A man in the US who was suffering severe migraines was found to have tapeworms growing in his brain after eating undercooked bacon.
The 52-year-old visited hospital after migraines, which he had long suffered, starting becoming severe and occurring on an almost weekly basis.
When questioned by medics the man “admitted to a habit of eating lightly cooked, non-crispy bacon for most of his life”, records an article published in the American Journal of Case Reports.
Medics carried out a CT scan which revealed “numerous cystic foci” deep inside his brain.
The man was urgently admitted to the hospital and, following an MRI and antiobody tests, he was diagnosed with neurocysticercosis - a parasitic infection of the brain.

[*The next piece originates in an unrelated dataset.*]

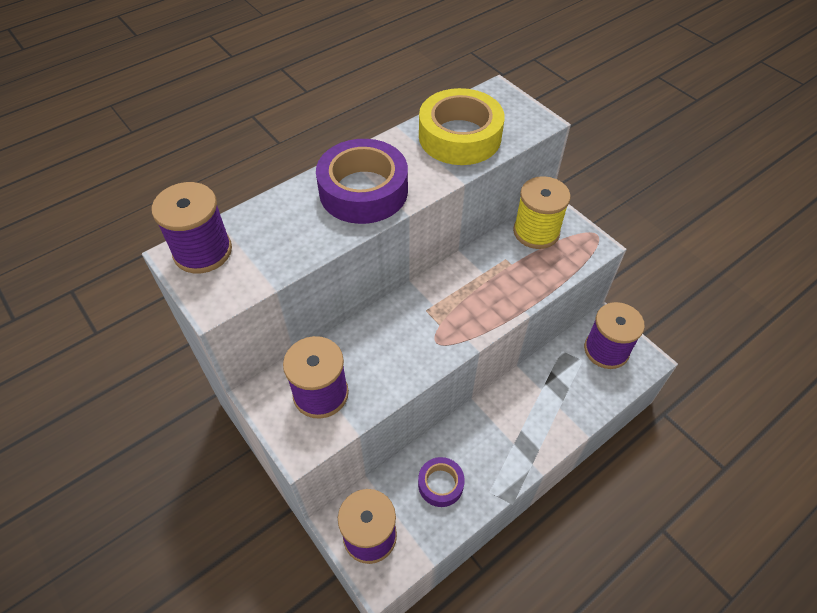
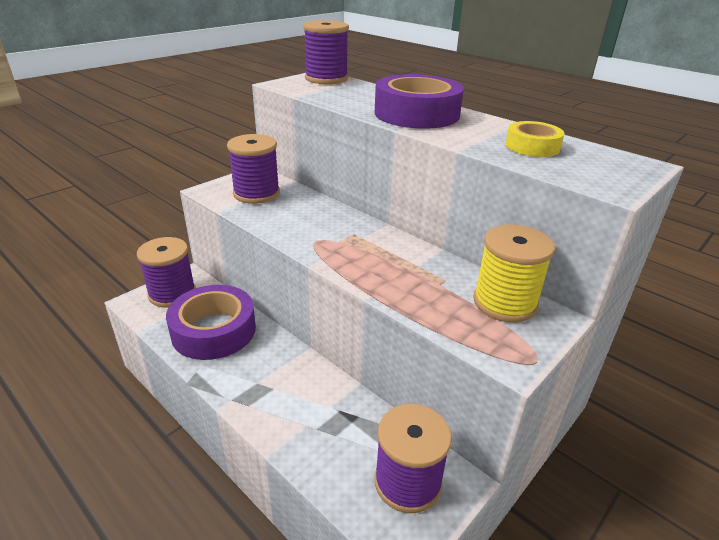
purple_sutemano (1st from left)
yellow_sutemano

The condition is caused by larval cysts of the pork tapeworm - sacs containing the immature stage of the parasite.
The cysts can infect various parts of the body causing a condition known as cysticercosis. When they infect the brain, such as in the US patient’s case, the condition is known as neurocysticercosis - and can be fatal.
Cysticercosis cannot be contracted by eating undercooked pork, says the US Centers for Disease Control and Prevention (CDCP).
“Eating undercooked pork can result in intestinal tapeworm if the pork contains larval cysts,” it adds.
But cysticercosis is contracted by swallowing eggs found in the faeces of someone with an intestinal tapeworm.
The US patient was given medication, and after 14 days in hospital he was discharged, with a “regression” in brain lesions and an improvement in his headaches.
“Our patient’s lifelong preference for soft bacon may have led to instances of undercooked bacon consumption,” medics wrote in the journal report.
“But this would have caused him to develop taeniasis, an intestinal tapeworm, and not cysticercosis.”
Medics speculated that given the man’s “predilection for undercooked pork” led him to contracted a pork tapeworm, before contracting cysticercosis by ingesting tapeworm eggs through “improper handwashing”.
“It is very rare for patients to contract neurocysticercosis outside of classic exposures or travel, and such cases in the United States were thought to be nonexistent,” said the report’s authors.
Experts say tapeworm and cysticercosis infections are most prevalent in parts of Latin America, Asia, and Africa with poor sanitation and where pigs are allowed to roam freely.
The report authors said it is “very unusual” to encouter infected pork in the US, adding that the findings “may have public health implications”.